I've been sharing my knowledge about AI Infra, from AI frameworks, AI compilers, to large models. It's all out of my passion for technology, and I don't deliberately pursue the occasional hot spot.

ZOMI-chan: From an art student to a large-scale model training expert

ZOMI sauce popular science video outline, source: interviewee

Jiazi Lightyear: Large model expert and UP master, how do you balance these two roles?

ZOMI-chan: I don't feel like a professional UP master, I just occasionally share some technical content. I don't think I have a fandom either, and most of the people who follow me just for knowledge, not because of me. For the matter of becoming an UP master, it is like drinking water, there is not much special feeling.

As for how to balance the two roles, I try to keep my work and personal hobbies separate, making sure that I spend most of my time at work and concentrate on my work when I work. Although it is tiring at times, I will continue to do technical sharing, I hope to bring the knowledge of AI System to those who need it, and welcome everyone to participate in this open source project.

Jiazi Lightyear: Is there any gain from doing AI science popularization?

ZOMI-chan: Yes, I've made a lot of friends who are interested in AI. At first, the content I shared was more "hardcore", and I found that most of the people who followed me were college students who needed to learn related knowledge. For example, when I shared content about AI compilers, it happened to attract a lot of students who were taking the "Principles of Compilation" course, and my videos became their "extracurricular tutorial materials".

After Sora came along, I made a detailed analysis video about it, which made many friends outside the tech circle know about ZOMI sauce, and also inspired me to keep sharing.

Jiazi Lightyear: Do you have a team behind you?

ZOMI-chan: It's just me. The production time depends on my familiarity with the subject matter. If you're not familiar with it, it might take a week or two to go through the relevant literature and materials, and then organize the information into a script, and it usually takes a few hours to record and edit the video, and if you are familiar, it only takes me a weekend to prepare the PPT and make the video.

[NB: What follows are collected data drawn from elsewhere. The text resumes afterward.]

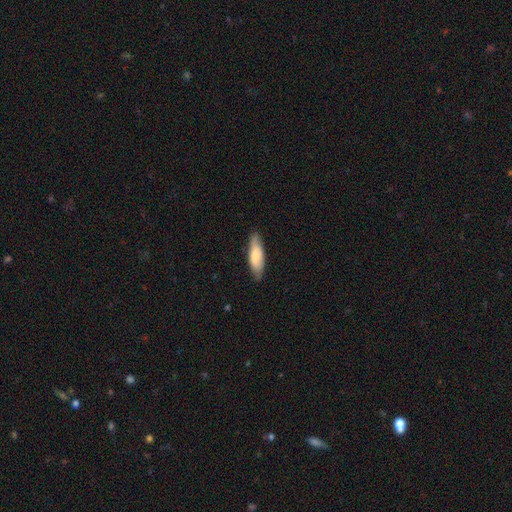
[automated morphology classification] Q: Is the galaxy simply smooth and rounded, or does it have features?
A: smooth — 71%.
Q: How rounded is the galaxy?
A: in between — 53%.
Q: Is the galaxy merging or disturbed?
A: none — 80%.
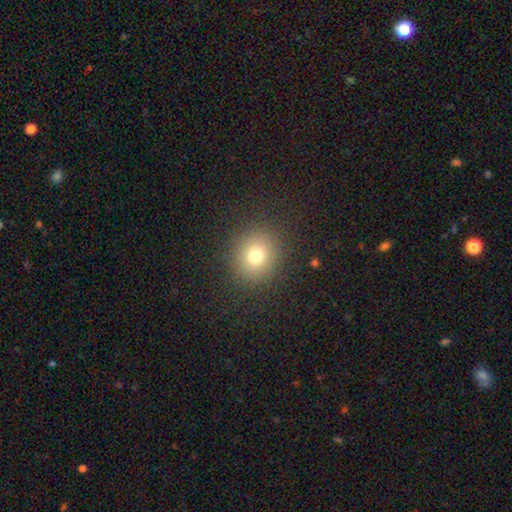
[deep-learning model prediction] smooth 76%, star or artifact 15%, featured or disk 9%. Down the decision tree: how rounded — round (85%); merging — none (89%).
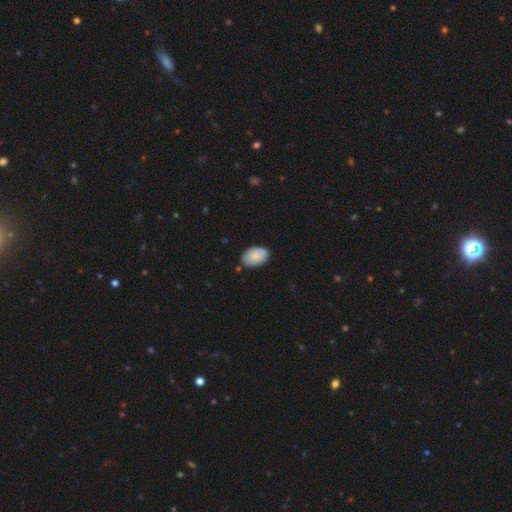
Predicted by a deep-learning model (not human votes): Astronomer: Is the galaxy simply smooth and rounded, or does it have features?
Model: smooth — 80%.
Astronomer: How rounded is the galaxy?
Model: in between — 91%.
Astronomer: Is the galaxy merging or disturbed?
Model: none — 78%.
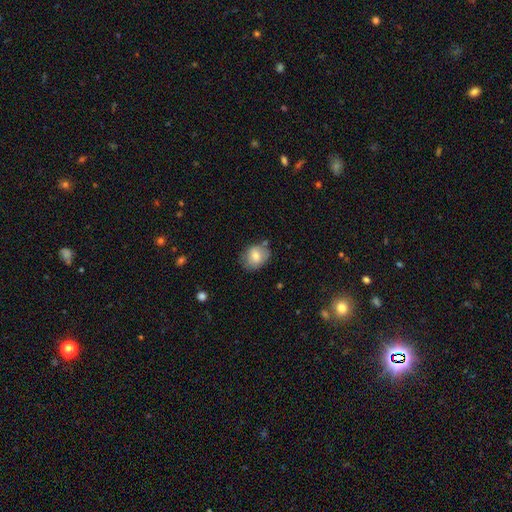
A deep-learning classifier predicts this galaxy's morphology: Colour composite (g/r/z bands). It shows a smooth galaxy with no disk features (73%) that is round (53%). Merging: none (69%).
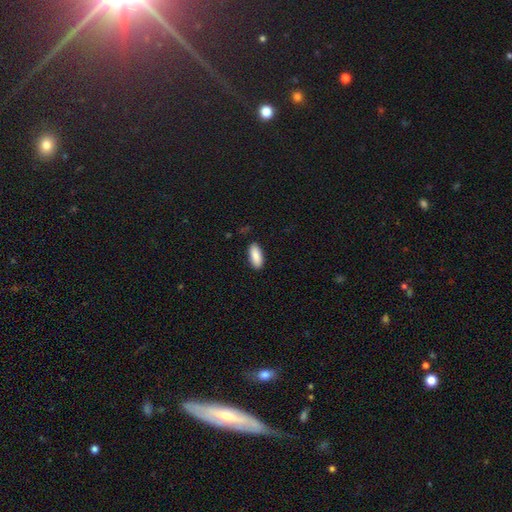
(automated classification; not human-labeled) The model was most divided on "how rounded": in between: 84%, cigar-shaped: 14%, round: 2%. More confident: smooth or featured — smooth (89%); merging — none (88%).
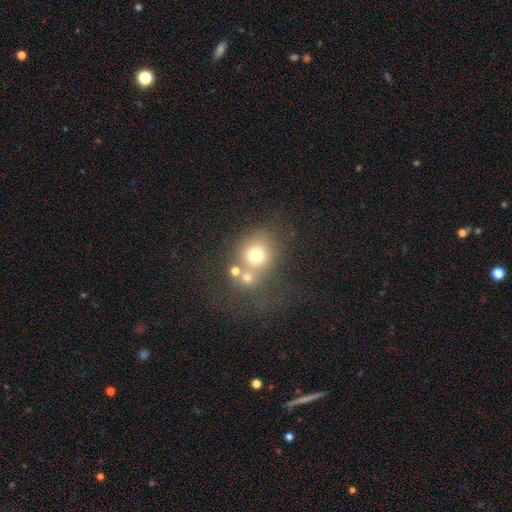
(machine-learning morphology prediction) Overall: smooth (67%). How rounded: round (75%). Merging: none (43%; merger 34%).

At that time, Li Yizhou was very popular, and someone invited me to sell courses together, but I wanted to achieve long-term career goals, not just short-term financial gains, so I wouldn't sell classes.

2. "The data problem is a 'big mountain' in the field of video generation in China"

Koko Lightyear: What were you doing when Sora was released?

ZOMI-chan: At that time, it was still the Chinese New Year, and I woke up in the morning to find that my circle of friends was talking about Sora. It is said that it not only produces a one-minute long video, but the effect is realistic and amazing. In particular, the video of indoor surfing showed a completely unimaginable scene, which was quite shocking to me.

Koko Lightyear: We consulted with some industry experts, and they didn't understand the technical principles behind Sora at first. How did you quickly make a Sora video profiling video?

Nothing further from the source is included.